Portfolio Drivers: Mid-Caps, Spending and Housing

Portfolio Managers Ryan Kelley and Josh Wein review the Fund’s investment strategy and discuss the Fund’s most recent rebalance and changes in the portfolio composition. They also highlight the fundamental drivers of select sectors within the portfolio.

January 2020
  • Ryan C. Kelley
    Ryan C. Kelley, CFA
    Portfolio Manager
  • L. Joshua Wein, CAIA
    L. Joshua Wein, CAIA
    Co-Portfolio Manager

What is the Fund’s investment strategy?

The Cornerstone Mid Cap 30 Fund utilizes a quantitative formula to select 30 domestic, mid-cap stocks that exhibit both value and momentum characteristics, choosing stocks with higher year-over-year earnings, positive stock price appreciation, and lower price-to-sales ratios. The universe of mid-cap stocks is screened using these criteria, and the portfolio is rebalanced annually, generally in the fall.

Would you please discuss sector weightings and the themes supporting those sectors?

Following the most recent annual rebalance, the Fund’s portfolio is diversified across seven of the 11 GICS sectors. Financials holdings increased the most of any sector versus the prior portfolio and comprise about 20% of the portfolio. We view this as a potential positive driver of performance as we believe that the U.S. financial system is fundamentally strong and an essential component of a solid economy and flexible capital markets.

Compared to the Russell Midcap Index, the Fund continues to have a substantial overweight position in consumer stocks, with one third of the Fund invested in the Consumer Discretionary sector. Consumer spending continues to grow steadily this year, albeit at a more modest pace than in years past. Driven by increased job growth and higher wages, we believe this consumption should in turn drive higher growth in earnings and positive stock price performance for many retail and consumer stocks.

Is there a common investment theme in the current portfolio?

A common investment theme vital to many different holdings of the Fund, regardless of sector, is the strength of housing and housing-related stocks. Many of our portfolio companies benefit from a heathy real estate market, low interest rates, and spending on household goods. Specifically, four out of the 30 holdings are homebuilders, three are related to home furnishings and home appliances, and two of the insurance companies focus on title insurance and mortgage guaranty. While wage growth and low unemployment could lead to increased spending on household goods, homebuilding growth continues its prolonged expansion, with homebuilder confidence at multi-year highs, supply constraints driving increased need of new home starts, and low mortgage rates aiding affordability. Even millennials are purchasing homes, as homeownership rates within that demographic group have increased to 38%, higher than ever in the past, but still with plenty of room to grow compared to the overall homeownership rate of 65% for all age groups combined.

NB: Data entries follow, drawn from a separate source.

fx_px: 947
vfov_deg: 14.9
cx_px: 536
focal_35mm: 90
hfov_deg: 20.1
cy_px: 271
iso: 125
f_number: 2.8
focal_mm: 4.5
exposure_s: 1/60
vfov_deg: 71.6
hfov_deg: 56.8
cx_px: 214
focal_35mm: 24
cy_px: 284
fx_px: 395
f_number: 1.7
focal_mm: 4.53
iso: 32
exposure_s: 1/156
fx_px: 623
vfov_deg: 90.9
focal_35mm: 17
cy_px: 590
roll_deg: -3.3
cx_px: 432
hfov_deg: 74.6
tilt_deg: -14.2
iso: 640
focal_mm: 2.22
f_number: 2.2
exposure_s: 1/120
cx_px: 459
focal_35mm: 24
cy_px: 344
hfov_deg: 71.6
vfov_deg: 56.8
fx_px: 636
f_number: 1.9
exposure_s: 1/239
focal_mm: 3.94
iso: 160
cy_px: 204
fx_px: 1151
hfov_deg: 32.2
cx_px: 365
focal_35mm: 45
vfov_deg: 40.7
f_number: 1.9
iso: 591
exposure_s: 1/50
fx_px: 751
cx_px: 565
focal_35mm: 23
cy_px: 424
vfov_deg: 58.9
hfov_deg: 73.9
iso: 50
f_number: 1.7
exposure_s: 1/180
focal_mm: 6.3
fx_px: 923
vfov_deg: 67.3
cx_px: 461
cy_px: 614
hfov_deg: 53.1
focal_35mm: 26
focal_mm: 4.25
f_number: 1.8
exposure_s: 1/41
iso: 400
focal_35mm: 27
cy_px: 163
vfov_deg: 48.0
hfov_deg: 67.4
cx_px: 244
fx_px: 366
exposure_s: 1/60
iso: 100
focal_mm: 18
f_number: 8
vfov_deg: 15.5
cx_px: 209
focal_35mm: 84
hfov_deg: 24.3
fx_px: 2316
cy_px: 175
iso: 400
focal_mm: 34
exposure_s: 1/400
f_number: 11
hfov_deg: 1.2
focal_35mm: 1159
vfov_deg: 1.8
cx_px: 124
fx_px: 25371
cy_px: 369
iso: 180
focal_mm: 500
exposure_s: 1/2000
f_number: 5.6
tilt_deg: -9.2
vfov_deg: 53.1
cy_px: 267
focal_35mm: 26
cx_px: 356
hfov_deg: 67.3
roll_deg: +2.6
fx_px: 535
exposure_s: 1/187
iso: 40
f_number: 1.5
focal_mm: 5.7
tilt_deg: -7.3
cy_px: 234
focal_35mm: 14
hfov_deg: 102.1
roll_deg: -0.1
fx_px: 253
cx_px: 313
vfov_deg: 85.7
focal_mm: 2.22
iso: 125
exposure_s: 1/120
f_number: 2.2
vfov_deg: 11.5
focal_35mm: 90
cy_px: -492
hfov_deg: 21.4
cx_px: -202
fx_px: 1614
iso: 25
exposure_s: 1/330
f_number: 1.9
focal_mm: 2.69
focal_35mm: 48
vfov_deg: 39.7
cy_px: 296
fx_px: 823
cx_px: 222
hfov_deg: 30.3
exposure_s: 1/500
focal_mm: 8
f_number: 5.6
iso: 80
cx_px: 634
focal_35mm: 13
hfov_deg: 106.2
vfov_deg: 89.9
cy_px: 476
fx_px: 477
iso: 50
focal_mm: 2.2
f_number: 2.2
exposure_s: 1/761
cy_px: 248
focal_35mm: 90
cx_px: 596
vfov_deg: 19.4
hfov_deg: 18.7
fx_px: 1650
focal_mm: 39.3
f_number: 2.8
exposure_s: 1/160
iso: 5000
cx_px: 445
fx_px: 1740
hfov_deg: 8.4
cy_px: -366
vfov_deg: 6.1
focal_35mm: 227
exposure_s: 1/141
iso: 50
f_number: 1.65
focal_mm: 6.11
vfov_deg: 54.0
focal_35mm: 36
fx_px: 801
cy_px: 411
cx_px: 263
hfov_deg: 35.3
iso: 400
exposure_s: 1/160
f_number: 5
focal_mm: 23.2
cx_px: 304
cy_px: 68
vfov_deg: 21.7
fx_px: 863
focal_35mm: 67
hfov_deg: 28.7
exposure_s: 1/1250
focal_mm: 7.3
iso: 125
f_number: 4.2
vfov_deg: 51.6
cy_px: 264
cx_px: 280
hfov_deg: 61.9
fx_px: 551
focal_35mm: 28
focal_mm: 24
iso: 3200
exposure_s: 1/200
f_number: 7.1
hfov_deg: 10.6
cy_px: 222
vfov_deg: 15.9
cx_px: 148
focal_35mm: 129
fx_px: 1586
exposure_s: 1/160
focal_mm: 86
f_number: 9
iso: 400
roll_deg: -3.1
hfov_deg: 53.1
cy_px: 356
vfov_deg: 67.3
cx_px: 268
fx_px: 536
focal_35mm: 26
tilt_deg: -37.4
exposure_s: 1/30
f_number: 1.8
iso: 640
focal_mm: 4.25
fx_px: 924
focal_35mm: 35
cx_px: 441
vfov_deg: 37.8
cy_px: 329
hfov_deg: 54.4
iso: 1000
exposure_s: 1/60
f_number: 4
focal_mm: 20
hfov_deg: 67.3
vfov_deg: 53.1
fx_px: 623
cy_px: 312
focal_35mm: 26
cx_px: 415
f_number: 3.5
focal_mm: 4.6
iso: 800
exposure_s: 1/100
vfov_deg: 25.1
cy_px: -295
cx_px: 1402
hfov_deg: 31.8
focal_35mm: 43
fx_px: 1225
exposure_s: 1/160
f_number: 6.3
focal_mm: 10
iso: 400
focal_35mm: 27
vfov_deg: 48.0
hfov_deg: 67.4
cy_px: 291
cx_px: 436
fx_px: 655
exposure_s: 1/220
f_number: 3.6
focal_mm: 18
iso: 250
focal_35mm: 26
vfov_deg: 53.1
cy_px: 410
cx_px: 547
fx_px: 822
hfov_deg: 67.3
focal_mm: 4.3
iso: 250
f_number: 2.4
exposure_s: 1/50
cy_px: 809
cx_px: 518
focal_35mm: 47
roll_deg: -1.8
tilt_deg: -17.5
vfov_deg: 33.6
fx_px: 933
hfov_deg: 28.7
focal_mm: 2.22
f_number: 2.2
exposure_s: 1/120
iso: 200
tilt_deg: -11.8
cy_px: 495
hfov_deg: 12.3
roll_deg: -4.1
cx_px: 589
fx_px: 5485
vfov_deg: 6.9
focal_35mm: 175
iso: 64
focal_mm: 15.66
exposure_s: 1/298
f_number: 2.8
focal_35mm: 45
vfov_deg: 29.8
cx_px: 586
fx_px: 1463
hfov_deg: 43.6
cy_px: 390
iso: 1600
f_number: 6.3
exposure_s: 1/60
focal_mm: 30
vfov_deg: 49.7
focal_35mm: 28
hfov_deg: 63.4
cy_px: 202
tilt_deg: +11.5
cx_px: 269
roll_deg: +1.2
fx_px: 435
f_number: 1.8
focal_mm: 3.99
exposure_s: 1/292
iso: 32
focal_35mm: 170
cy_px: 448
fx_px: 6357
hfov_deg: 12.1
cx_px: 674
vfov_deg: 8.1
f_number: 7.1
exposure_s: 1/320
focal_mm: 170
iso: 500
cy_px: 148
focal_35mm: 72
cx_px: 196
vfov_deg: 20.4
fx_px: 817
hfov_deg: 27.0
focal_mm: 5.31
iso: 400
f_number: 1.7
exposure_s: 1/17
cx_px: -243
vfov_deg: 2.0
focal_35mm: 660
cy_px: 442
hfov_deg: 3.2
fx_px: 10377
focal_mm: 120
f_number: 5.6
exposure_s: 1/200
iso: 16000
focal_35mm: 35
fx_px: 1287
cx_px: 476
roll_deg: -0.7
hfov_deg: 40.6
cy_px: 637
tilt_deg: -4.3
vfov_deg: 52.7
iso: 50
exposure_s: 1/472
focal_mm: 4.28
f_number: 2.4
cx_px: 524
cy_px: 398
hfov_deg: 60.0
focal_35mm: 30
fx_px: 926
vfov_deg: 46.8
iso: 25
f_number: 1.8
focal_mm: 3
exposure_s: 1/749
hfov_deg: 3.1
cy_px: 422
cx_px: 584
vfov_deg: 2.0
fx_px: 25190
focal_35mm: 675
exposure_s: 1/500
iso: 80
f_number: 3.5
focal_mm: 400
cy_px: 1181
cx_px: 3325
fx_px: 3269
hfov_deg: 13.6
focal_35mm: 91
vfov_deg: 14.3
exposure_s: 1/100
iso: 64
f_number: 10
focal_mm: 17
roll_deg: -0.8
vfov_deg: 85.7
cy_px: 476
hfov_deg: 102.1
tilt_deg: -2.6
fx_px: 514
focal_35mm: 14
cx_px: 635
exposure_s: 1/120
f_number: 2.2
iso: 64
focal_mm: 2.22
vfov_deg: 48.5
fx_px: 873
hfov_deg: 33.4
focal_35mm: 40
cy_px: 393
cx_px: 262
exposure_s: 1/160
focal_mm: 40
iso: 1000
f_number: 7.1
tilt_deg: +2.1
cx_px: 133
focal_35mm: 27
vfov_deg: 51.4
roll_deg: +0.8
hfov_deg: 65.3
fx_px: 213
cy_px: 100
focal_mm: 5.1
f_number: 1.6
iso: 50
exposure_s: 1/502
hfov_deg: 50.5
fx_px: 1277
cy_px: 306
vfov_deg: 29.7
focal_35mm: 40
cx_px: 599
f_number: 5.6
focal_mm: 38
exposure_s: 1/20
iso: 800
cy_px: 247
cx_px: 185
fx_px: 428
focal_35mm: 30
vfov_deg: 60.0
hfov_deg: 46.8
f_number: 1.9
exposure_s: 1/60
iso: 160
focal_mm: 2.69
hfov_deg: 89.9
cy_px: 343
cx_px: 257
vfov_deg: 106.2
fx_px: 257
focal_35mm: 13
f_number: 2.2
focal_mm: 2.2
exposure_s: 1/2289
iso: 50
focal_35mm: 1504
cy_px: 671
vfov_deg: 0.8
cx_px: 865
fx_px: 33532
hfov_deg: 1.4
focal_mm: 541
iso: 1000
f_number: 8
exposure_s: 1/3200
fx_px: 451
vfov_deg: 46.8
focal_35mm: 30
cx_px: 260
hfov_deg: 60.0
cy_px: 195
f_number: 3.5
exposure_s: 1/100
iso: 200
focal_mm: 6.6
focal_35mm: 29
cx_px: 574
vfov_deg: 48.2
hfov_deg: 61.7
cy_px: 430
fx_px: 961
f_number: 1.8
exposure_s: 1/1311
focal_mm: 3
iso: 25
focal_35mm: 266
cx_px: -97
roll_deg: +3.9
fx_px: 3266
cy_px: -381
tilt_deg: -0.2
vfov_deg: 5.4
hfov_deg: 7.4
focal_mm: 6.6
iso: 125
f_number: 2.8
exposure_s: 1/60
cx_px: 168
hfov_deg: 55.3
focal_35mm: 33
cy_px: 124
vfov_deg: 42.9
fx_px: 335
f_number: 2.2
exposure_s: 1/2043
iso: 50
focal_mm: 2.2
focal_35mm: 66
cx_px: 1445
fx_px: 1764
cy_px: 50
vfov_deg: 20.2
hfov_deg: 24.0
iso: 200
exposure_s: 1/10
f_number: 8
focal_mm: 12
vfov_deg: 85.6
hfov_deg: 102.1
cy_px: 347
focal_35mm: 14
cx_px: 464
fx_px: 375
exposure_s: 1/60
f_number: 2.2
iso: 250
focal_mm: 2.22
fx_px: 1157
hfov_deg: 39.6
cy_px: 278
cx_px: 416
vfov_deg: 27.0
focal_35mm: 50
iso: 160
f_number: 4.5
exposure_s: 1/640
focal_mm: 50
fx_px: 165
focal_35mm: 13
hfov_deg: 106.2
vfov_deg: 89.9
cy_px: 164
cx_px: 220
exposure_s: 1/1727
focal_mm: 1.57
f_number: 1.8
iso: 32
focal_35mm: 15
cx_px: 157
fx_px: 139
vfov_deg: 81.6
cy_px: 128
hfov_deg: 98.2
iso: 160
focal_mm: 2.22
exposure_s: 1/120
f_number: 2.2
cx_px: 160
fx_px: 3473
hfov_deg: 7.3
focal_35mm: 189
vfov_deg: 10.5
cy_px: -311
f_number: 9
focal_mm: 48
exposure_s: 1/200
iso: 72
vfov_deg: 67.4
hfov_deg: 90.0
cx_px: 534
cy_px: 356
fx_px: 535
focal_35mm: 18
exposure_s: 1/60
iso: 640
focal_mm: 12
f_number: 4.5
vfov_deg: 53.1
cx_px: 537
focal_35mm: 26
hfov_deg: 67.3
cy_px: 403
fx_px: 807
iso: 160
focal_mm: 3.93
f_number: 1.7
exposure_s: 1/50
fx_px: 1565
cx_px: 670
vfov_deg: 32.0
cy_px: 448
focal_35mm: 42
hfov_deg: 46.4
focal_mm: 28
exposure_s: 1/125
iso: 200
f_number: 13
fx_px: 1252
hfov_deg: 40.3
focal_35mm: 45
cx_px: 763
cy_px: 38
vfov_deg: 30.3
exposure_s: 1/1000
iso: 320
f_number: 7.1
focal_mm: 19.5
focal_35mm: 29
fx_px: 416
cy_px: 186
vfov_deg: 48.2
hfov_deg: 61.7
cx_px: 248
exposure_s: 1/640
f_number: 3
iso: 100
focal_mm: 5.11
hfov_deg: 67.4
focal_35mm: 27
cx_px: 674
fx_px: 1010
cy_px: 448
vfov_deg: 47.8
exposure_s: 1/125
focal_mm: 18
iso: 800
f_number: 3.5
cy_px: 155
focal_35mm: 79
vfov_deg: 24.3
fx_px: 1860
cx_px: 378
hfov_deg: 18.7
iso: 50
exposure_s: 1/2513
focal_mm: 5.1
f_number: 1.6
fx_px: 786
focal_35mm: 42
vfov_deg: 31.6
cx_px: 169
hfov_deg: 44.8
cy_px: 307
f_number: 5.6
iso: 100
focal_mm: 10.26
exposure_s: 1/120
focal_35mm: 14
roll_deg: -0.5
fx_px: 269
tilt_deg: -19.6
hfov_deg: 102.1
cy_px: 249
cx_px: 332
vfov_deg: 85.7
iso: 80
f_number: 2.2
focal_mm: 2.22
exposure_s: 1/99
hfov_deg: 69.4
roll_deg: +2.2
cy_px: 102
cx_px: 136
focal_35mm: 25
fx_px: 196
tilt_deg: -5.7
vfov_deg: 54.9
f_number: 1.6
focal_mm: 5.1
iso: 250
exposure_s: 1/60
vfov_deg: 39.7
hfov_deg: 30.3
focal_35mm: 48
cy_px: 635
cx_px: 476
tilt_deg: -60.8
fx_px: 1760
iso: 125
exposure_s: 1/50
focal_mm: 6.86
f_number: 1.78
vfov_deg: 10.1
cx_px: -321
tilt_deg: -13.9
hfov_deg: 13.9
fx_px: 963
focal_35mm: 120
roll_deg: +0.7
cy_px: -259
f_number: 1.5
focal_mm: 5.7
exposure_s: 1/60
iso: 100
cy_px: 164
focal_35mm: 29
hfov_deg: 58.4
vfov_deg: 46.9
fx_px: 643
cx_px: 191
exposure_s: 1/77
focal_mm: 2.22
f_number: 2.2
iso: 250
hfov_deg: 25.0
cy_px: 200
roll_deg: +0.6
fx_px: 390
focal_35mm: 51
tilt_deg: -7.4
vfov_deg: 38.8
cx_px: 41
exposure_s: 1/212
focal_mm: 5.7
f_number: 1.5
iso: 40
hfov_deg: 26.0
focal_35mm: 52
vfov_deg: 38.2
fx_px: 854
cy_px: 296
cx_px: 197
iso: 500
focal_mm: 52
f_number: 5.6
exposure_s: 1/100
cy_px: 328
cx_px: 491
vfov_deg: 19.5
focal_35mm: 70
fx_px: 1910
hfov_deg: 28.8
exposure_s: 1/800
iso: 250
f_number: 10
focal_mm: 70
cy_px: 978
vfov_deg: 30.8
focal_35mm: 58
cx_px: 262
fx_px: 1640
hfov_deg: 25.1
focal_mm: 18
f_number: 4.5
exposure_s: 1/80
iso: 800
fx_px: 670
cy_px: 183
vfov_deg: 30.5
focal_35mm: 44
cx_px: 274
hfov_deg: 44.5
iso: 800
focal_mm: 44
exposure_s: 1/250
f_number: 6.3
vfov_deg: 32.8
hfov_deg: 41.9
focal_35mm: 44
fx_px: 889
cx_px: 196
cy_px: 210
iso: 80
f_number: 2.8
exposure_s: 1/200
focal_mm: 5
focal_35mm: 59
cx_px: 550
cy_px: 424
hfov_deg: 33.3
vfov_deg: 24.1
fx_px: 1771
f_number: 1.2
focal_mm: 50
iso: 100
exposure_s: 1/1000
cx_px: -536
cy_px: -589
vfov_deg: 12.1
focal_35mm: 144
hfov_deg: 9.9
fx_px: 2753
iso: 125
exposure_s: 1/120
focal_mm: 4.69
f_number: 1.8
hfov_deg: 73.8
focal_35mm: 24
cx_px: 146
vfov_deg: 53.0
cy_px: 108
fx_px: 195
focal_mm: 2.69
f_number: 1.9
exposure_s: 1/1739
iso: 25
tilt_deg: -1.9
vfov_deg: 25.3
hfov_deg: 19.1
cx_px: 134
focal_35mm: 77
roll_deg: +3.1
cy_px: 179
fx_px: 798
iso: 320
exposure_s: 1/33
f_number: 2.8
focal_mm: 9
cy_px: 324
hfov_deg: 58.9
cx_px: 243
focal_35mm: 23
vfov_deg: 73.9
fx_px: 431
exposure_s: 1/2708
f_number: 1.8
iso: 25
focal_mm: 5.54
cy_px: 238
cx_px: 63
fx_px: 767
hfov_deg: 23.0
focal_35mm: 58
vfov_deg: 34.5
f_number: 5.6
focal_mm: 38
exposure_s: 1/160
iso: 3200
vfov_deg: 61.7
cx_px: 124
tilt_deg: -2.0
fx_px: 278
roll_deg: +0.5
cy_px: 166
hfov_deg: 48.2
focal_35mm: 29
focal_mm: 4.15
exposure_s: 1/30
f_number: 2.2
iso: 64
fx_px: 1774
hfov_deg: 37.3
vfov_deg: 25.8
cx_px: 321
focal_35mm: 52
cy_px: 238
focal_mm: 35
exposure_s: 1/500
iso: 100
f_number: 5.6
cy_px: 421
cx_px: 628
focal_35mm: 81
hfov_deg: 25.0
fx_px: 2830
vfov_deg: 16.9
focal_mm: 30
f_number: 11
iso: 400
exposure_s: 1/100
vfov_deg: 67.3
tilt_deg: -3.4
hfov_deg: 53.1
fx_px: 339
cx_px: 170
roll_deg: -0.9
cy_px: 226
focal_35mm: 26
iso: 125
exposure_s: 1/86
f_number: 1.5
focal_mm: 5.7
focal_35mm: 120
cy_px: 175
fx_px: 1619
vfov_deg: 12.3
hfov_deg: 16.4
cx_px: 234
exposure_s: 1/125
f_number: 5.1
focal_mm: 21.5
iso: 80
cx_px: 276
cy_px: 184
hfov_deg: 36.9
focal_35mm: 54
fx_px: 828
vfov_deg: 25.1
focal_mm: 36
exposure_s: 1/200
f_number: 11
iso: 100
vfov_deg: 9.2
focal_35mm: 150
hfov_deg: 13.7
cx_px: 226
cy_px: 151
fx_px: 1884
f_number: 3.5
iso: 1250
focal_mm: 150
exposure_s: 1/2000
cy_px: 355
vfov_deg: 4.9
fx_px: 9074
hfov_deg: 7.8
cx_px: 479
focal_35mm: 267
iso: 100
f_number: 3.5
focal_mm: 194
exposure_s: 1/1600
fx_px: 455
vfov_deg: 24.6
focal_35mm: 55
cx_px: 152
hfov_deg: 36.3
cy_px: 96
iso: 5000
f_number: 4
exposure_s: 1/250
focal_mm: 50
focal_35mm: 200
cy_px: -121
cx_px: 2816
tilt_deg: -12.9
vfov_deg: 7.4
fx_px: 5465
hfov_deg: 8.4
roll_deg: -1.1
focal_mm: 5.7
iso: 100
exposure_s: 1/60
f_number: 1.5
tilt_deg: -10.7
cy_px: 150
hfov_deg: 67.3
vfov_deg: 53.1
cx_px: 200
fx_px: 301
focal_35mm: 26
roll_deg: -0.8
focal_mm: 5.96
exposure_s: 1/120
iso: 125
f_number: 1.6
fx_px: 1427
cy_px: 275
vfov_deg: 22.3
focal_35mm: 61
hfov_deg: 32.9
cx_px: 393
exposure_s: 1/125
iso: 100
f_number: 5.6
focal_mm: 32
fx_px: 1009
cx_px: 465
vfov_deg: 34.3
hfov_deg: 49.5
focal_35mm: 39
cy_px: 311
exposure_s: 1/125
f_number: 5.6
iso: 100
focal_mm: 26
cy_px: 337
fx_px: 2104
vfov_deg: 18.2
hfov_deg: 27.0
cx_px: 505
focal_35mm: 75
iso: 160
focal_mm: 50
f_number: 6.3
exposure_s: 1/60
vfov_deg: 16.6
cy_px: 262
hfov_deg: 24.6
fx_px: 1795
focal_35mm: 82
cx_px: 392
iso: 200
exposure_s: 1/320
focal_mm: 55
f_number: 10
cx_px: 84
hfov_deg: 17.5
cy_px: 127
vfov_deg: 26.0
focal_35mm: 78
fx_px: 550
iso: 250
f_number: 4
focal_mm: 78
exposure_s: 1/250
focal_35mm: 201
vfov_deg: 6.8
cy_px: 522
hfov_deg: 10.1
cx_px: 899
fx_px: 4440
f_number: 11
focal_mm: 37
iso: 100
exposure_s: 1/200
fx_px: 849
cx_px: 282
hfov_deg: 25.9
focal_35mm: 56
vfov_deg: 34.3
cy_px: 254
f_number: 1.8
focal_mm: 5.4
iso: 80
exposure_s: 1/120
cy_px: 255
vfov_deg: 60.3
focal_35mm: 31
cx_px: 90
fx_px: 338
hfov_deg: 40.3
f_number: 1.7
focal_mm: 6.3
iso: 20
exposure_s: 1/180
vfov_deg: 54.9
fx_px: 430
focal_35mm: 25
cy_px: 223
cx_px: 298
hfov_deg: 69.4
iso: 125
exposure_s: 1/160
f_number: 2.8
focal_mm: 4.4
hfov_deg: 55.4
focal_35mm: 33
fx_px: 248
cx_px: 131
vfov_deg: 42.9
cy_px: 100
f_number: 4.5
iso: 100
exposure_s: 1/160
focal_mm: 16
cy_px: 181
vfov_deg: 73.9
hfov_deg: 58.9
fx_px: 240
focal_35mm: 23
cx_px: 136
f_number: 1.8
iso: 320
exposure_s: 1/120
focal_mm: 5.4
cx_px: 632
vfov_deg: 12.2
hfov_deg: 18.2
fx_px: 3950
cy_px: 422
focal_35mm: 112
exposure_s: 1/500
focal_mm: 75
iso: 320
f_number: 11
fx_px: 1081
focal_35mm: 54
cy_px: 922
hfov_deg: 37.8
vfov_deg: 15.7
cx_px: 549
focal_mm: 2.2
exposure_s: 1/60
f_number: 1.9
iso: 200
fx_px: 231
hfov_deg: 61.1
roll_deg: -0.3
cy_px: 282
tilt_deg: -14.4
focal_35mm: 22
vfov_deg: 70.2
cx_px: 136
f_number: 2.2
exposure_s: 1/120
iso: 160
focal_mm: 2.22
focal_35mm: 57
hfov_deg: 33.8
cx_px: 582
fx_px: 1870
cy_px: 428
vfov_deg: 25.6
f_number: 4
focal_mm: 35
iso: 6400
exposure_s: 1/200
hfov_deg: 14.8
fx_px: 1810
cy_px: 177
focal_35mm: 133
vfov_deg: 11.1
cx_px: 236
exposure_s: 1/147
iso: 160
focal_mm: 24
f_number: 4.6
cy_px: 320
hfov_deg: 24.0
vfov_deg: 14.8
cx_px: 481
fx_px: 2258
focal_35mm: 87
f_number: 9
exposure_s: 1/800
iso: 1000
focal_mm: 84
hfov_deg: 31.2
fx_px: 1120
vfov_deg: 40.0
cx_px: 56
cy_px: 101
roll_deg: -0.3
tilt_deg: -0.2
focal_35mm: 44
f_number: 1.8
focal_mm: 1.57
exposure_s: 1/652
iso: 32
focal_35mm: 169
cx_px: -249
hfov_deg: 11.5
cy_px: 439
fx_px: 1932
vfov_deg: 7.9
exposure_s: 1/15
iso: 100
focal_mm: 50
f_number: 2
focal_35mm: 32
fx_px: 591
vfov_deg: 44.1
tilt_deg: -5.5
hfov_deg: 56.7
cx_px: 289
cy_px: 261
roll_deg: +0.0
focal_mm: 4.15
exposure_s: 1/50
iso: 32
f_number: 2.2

What is the median market capitalization of the Fund’s holdings following the most recent rebalance?

The Fund selects its holdings from a universe of midcap stocks with market capitalizations ranging from $1 billion to $10 billion. Following the rebalance, the Fund’s holdings had a median market cap of $5.6 billion at the end of December 2019. We believe mid-caps offer untapped potential and that investors may be surprised to learn that mid-cap stocks have outperformed both small- and large-cap stocks over the long term with less risk than small-cap stocks.

Would you please discuss the relative valuation of the Fund’s holdings compared with the benchmark?

Attractive valuation is an important factor in the Fund’s stock selection process. The Fund uses price-to-sales as its primary valuation metric because it is a simple metric, can be universally applied, and is difficult for companies to manipulate. The Fund selects stocks with a price-to-sales ratio below 1.5x, and the median price-to-sales ratio of the portfolio was just 0.8x at the time of rebalance compared to 1.6x for its benchmark index, the Russell Midcap Index.

The Fund’s holdings are also trading at a discount in terms of price-to-earnings. The Fund’s average price-to-earnings ratio was 17.6x at the end of December 2019 versus 23.8x for its benchmark index.